Go ahead and try, Sunny thought fiercely. No one else has managed it yet.

 

He tilted the mirror so it caught the light of the two moons glowing through the clouds above them. The third moon was just a thin crescent, barely cresting the tops of the trees. The rain had slowed to a misty drizzle.

 

“Show me how it works,” Fierceteeth demanded. She snapped a branch off the nearest tree and set the end on fire, leaves crackling wetly in the flames.

 

“We just need a name,” said Strongwings. “Uh. Someone important.”

 

“That RainWing queen, obviously,” Fierceteeth snapped. He looked blank and she hissed at him. “Glory.”

 

“Glory,” whispered the dragon holding the Obsidian Mirror. He breathed a plume of smoke across the dark glass. The smoke coiled and twisted, winding like a thin snake around the outer rim of the mirror for a few heartbeats.

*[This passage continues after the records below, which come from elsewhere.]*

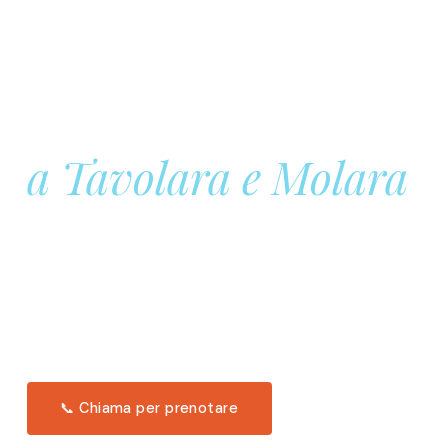
Prenota la tua
Barca a Vela
a Tavolara e Molara
Una giornata intera in mare aperto, tra le acque
turchesi di Tavolara. Snorkeling, pranzo tipico
offerto a bordo e il tramonto dal timone. Solo 11
posti per uscita.
Scopri l'itinerario →
📞 Chiama per prenotare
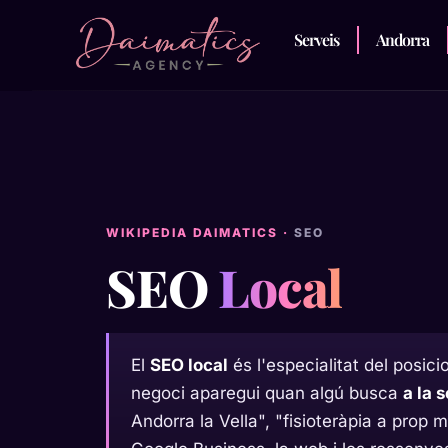
Serveis
Andorra
WIKIPEDIA DAIMATICS ·
SEO
SEO
Local
El
SEO local
és l'especialitat del posic
negoci aparegui quan algú busca
a la 
Andorra la Vella", "fisioteràpia a prop 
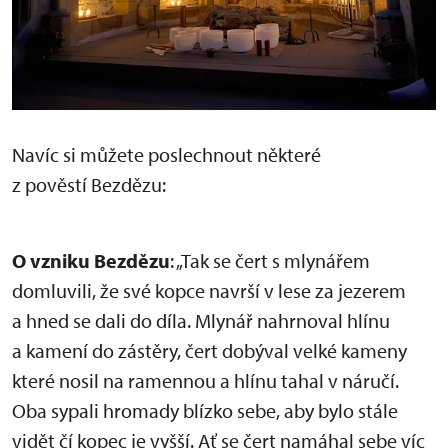
Navíc si můžete poslechnout některé
z pověstí Bezdězu:
O vzniku Bezdězu
: „Tak se čert s mlynářem
domluvili, že své kopce navrší v lese za jezerem
a hned se dali do díla. Mlynář nahrnoval hlínu
a kamení do zástěry, čert dobýval velké kameny
které nosil na ramennou a hlínu tahal v náručí.
Oba sypali hromady blízko sebe, aby bylo stále
vidět čí kopec je vyšší. Ať se čert namáhal sebe víc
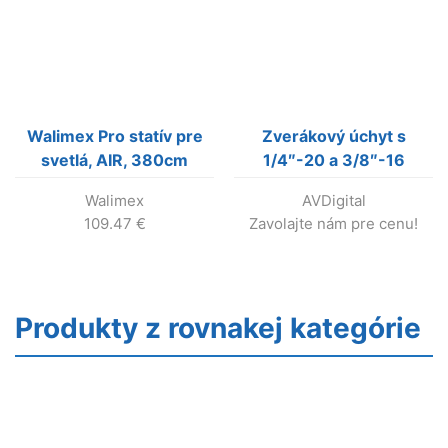
Walimex Pro statív pre
Zverákový úchyt s
svetlá, AIR, 380cm
1/4″-20 a 3/8″-16
závitmi, 50 mm
Walimex
AVDigital
109.47
€
Zavolajte nám pre cenu!
Produkty z rovnakej kategórie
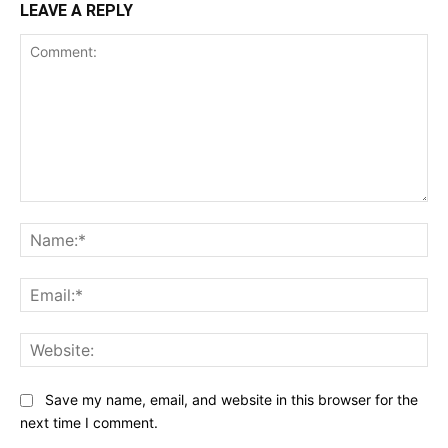
LEAVE A REPLY
Comment:
Na
Ema
Web
Save my name, email, and website in this browser for the
next time I comment.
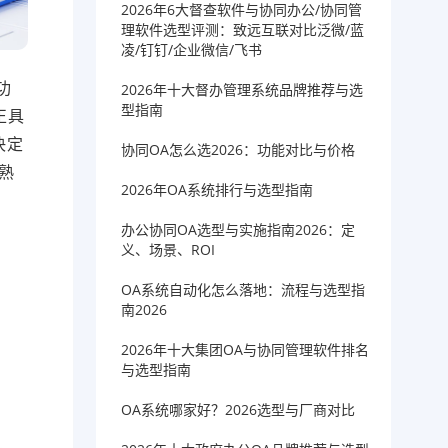
2026年6大督查软件与协同办公/协同管
理软件选型评测：致远互联对比泛微/蓝
凌/钉钉/企业微信/飞书
功
2026年十大督办管理系统品牌推荐与选
型指南
正具
决定
协同OA怎么选2026：功能对比与价格
熟
2026年OA系统排行与选型指南
办公协同OA选型与实施指南2026：定
义、场景、ROI
OA系统自动化怎么落地：流程与选型指
南2026
2026年十大集团OA与协同管理软件排名
与选型指南
OA系统哪家好？2026选型与厂商对比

All at once the smoke vanished as if it had been sucked into the mirror, and a moment later, one tendril curled up from the center of the glass, white tinted with purple, curving like a dragon’s neck.

 

“Mangrove!” the tendril barked abruptly in Glory’s voice. “Make sure none of them have any more of those spears. Jambu, you and Grandeur start counting them — the NightWings, just to be clear, not the spears.”

 

Fierceteeth grinned, her teeth gleaming whitely in the moonlight. “This is happening right now?” she whispered, and Strongwings nodded. “Brilliant.”

 

Yes, I can see how that would be a useful trick, Sunny thought bitterly. Especially for convincing other dragons that you have mystical mind-reading abilities.

 

A pinkish wisp of smoke curled up on the mirror next to the first one.

 

“You bet, no problem, Your Majesty,” it said. “Except, uh … so, counting. Um. Don’t get me wrong, I’m really good at it. Up to, like … twenty? That’s a pretty big number, right? There probably aren’t more NightWings here than that.”

 

“Jambu, there are at least two hundred NightWings here,” Glory snapped.

 

“Hum,” he said. “That’s like … two twenties? Maybe three?”

 

“I cannot even roll my eyes at you right now,” Glory said. “Find me a RainWing who can count.”

 

“I’ll do it.” A darker coil of smoke appeared, right next to the first. It took Sunny a moment to recognize the voice of Deathbringer, the assassin who had been ordered to kill Glory but instead helped her escape the NightWings.

 

“Funny,” Glory said. “Tell me another. I love jokes about trusting NightWings.”

 

“You exasperating creature,” Deathbringer said. “Haven’t I not killed you multiple times already?”

 

“I knew it,” snarled Preyhunter, curling his claws around the mirror. “I knew Vengeance was right about him. Deathbringer is a traitor.”

 

“We’ll take care of him when the rainforest is ours,” hissed Strongwings.

 

“Fine,” Glory’s voice said. “Go count NightWings. I’ll have Starflight check your numbers when he wakes up.”

 

“A ringing vote of confidence,” Deathbringer answered, sounding amused. The dark wisp of smoke coiled back into the mirror, as did the pinkish one. Glory’s tendril of smoke twisted for a moment, alone on the glass.